Aucun texte ne précise le régime de la preuve des jours travaillés dans le cadre d’une convention de forfait-jours.
Selon les principes du droit commun :
- - « À l’appui de leurs prétentions, les parties ont la charge d’alléguer les faits propres à les fonder » (article 6 du Code de procédure civile) ;
- - « Il incombe à chaque partie de prouver conformément à la loi les faits nécessaires au succès de sa prétention » (article 9 du Code de procédure civile) ;
- - « Celui qui réclame l’exécution d’une obligation doit la prouver » (article 1315 du Code civil).
Par dérogation, l’article L. 3171-4 du Code du travail, sur la preuve des heures supplémentaires, dispose :
« En cas de litige relatif à l’existence ou au nombre d’heures de travail accomplies, l’employeur fournit au juge les éléments de nature à justifier les horaires effectivement réalisés par le salarié. Au vu de ces éléments et de ceux fournis par le salarié à l’appui de sa demande, le juge forme sa conviction après avoir ordonné, en cas de besoin, toutes les mesures d’instruction qu’il estime utiles.
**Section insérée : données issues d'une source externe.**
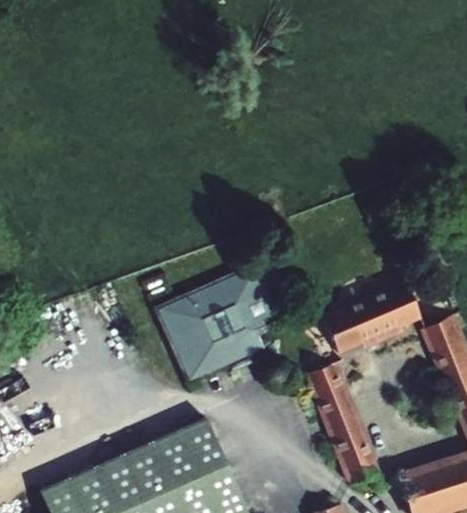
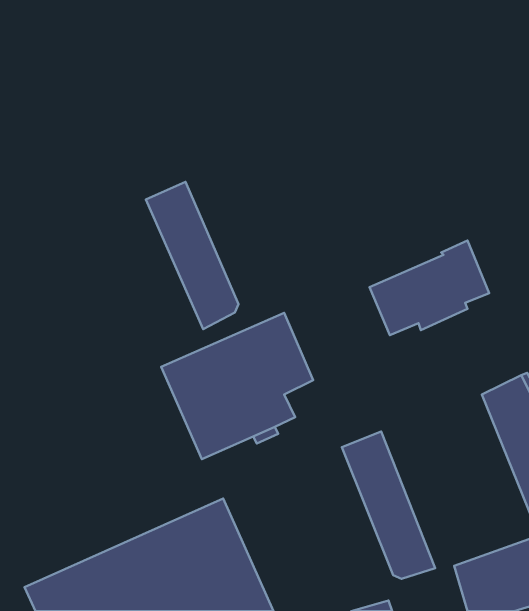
building: none -> [146,182,238,329]
building: [322,275,422,354] -> [369,240,489,335]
Si le décompte des heures de travail accomplies par chaque salarié est assuré par un système d’enregistrement automatique, celui-ci doit être fiable et infalsifiable. »
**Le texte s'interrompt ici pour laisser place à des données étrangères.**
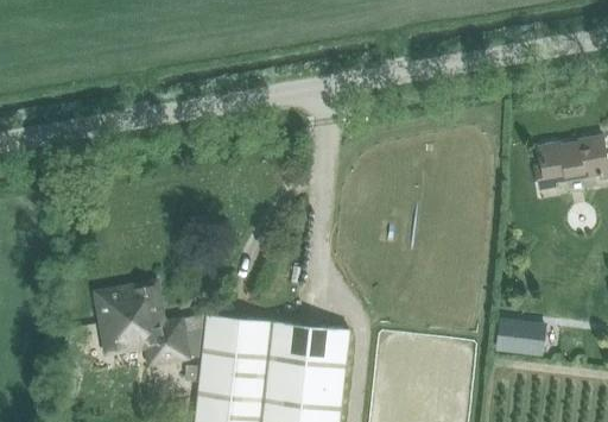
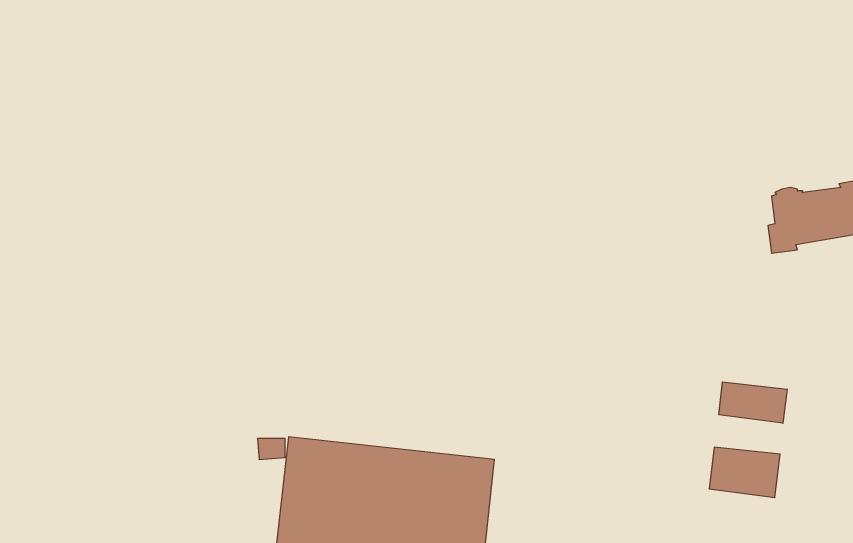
building: none -> [719,382,787,423]
building: [96,284,184,361] -> none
En l’espèce, un salarié au forfait jours réclamait, après son licenciement pour faute grave, une somme au titre de jours travaillés au-delà du forfait.
Par arrêt du 6 juillet 2011, la Cour de cassation lui donne raison sur ce point en jugeant :
« En cas de litige relatif à l’existence ou au nombre de jours de travail effectués par le salarié dans le cadre d’une convention de forfait jours, l’employeur doit fournir au juge les éléments de nature à justifier des jours effectivement travaillés par le salarié ; au vu de ces éléments et de ceux fournis par le salarié à l’appui de sa demande, le juge forme sa conviction après avoir ordonné, en cas de besoin, toutes les mesures d’instruction qu’il estime utiles ; ainsi la preuve n’incombe spécialement à aucune des parties, et le juge ne peut, pour rejeter une demande de paiement de jours travaillés, se fonder sur l’insuffisance des preuves apportées par le salarié mais doit examiner les éléments de nature à justifier les jours effectivement travaillés par le salarié et que l’employeur est tenu de lui fournir » (Cass. soc., 6 juillet 2011, n°10-15050).
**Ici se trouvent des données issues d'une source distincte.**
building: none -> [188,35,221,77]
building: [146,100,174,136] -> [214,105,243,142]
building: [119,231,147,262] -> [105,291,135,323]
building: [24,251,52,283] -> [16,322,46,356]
Ainsi, la Haute Juridiction retient, comme régime de la preuve des jours travaillés par un salarié relevant d’une convention de forfait jours, celui issu de l’article L. 3171-4 du Code du travail sur la preuve des heures supplémentaires.
Il s’agit là de la confirmation d’une jurisprudence récente (voir aussi Cass. soc., 23 septembre 2009, n°08-41377 ; Cass. soc., 7 décembre 2010, n°09-42626 ; Cass. soc., 11 janvier 2011, n°09-65415 ; Cass. soc. 4 mai 2011, n°09-71003).
Sans fondement textuel, cette solution prétorienne n’est justifiée que par la volonté de la Cour de cassation de répartir la charge de la preuve entre le salarié et l’employeur.
La présente affaire est d’autant plus intéressante que l’employeur, qui ne produisait pas le document de contrôle prévu par la convention collective applicable, reprochait aux juges du fond d’avoir considéré que ce document de contrôle était le seul mode de preuve recevable sans examiner ni les éléments fournis par le salarié ni les autres pièces que l’employeur communiquait par ailleurs.
Ainsi, avant même de s’hasarder à remettre en cause la validité de la convention de forfait en jours, le salarié peut déjà en contester très simplement les modalités d’exécution.
Une raison de plus pour que l’employeur soit particulièrement vigilant quant aux documents de contrôle du temps de travail de ses cadres au forfait.